Offuscato dai suoi celebri colleghi (Godard, Truffaut, Rohmer, Chabrol, Resnais), Jacques Demy va tuttavia annoverato tra gli iniziatori della Nouvelle Vague, fosse solo per il bellissimo cortometraggio Le bel indifférent (1957), scritto da Cocteau e spunto per il Godard di Charlotte et son Jules (1958).
Il suo primo lungometraggio, Lola (1960) si situa temporalmente a fianco dei capolavori che tutti conosciamo: è la storia di una ragazza madre che attende per sette anni il ritorno del suo uomo, Michel; è la storia di Roland, pigro e annoiato, che riscopre l'amore incontrando quella Cecile (vero nome di Lola) di cui si era invaghito da ragazzino; è la storia di Cecile, una ragazzina che sta per compiere 14 anni e che si innamora di un marinaio, Frankie, il quale ha una relazione con Lola/Cecile, che va a letto con lui solo perché le ricorda Michel...e tutti, per un motivo qualsiasi, stanno per partire...
Narrato con ironia e freschezza, Lola è (secondo le parole di Demy stesso), un "musical senza musica" (per motivi di budget), una raffinata commedia tutta giocata sulle relazioni, spesso mai consumate, tra i protagonisti, sulle dinamiche del desiderio (come nello struggente Le bel indifférent) e sul dolore della solitudine. Il dramma è sempre dietro la porta, ma lì rimane, perché dalla visione di Demy tuttavia emerge la bellezza dell'amore anche nel dolore, poiché "anche l'attesa della felicità ha già in sé un po' di felicità".
Ciò che abbassa il livello di un film innovativo, a parte il confronto obbligato con i coetanei giganti della Nouvelle Vague, è la caratterizzazione dei personaggi, spesso evanescenti e bidimensionali, in un lavoro che si regge in gran parte su questi.
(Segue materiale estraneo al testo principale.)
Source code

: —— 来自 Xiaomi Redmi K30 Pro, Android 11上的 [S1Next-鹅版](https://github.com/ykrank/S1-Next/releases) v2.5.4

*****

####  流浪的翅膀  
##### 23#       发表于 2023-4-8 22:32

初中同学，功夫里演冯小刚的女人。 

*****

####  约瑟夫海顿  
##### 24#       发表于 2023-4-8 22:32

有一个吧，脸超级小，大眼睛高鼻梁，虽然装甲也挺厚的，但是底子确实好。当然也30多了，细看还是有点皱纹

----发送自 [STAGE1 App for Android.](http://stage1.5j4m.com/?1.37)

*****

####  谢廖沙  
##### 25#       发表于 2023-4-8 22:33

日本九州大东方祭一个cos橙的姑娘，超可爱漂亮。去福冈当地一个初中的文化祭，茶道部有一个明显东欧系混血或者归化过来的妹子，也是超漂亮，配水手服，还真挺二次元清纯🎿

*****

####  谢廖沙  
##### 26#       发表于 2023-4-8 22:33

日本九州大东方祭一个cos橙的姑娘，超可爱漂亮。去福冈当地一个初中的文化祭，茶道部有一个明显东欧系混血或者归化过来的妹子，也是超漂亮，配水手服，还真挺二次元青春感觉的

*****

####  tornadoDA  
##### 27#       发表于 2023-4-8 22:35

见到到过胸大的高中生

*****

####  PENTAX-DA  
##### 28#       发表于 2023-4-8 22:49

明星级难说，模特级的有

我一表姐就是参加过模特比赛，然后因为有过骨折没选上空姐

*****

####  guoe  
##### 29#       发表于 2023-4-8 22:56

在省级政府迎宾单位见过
Anouk Aimée è ammagliante, ma la sua performance è in parte sacrificata da una caratterizzazione che difficilmente si scosta da quella di una ragazza sbarazzina e sognante che attende il suo amore in un mondo crudele. Mi si può obbiettare che anche i personaggi di Une femme est une femme (1961) sono bidimensionali ed evanescenti, ed è vero: soltanto che gli intenti di Godard e quelli di Demy differiscono. Nel primo abbiamo l'intenzione si svelare il cinema ed i suoi processi, nel secondo il tentativo di dipingere un affresco umano in cui ogni personaggio desidera e cerca qualcuno che può solo sfiorare (anticipando persino un genere tipico del cinema americano degli anni '90, il film corale alla Altman, alla Anderson e, perché no, alla Tarantino).
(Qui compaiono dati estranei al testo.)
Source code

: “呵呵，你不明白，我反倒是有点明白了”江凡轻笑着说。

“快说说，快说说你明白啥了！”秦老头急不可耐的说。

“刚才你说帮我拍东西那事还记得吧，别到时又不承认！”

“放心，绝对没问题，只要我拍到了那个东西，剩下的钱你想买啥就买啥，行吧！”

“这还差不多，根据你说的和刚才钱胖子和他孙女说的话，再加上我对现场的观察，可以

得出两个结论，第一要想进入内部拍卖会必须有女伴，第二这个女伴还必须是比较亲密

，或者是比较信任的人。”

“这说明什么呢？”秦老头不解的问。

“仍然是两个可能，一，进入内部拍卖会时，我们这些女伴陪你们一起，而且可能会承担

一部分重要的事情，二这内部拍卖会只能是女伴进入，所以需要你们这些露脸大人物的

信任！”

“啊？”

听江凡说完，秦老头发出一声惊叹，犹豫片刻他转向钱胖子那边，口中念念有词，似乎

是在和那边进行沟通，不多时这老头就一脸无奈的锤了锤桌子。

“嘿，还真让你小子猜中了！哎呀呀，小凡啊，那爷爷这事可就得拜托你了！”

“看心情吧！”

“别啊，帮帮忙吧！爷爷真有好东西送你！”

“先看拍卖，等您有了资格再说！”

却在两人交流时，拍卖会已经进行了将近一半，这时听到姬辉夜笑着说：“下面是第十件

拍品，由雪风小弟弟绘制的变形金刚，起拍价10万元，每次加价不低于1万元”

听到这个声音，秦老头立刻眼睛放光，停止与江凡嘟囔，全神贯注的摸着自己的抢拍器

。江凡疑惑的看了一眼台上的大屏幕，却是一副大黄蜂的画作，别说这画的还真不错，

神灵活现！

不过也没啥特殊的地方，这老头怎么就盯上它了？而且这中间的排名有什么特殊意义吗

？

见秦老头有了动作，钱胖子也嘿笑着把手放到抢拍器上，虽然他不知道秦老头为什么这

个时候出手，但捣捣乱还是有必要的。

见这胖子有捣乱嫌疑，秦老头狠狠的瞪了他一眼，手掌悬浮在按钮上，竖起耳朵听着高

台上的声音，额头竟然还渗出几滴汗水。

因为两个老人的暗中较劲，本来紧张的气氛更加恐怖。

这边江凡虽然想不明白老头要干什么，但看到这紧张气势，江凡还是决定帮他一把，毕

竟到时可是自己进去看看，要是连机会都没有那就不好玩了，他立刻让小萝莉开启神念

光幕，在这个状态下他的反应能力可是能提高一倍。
Il film, oltre ad avere due "sequel" dello stesso Demy (Les parapluies de Cherbourg, nel 1964; Model Shop, nel 1969), si fa notare anche per una discreta dose di citazionismo: si fa riferimento ad un certo Poiccard, che faceva rapine e che è stato ucciso (chiaro rimando a Fino all'ultimo respiro), mentre in Une femme est une femme viene rievocato l'universo di Lola nella scena al cabaret. La pellicola è inoltre dedicata a Max Ophuls.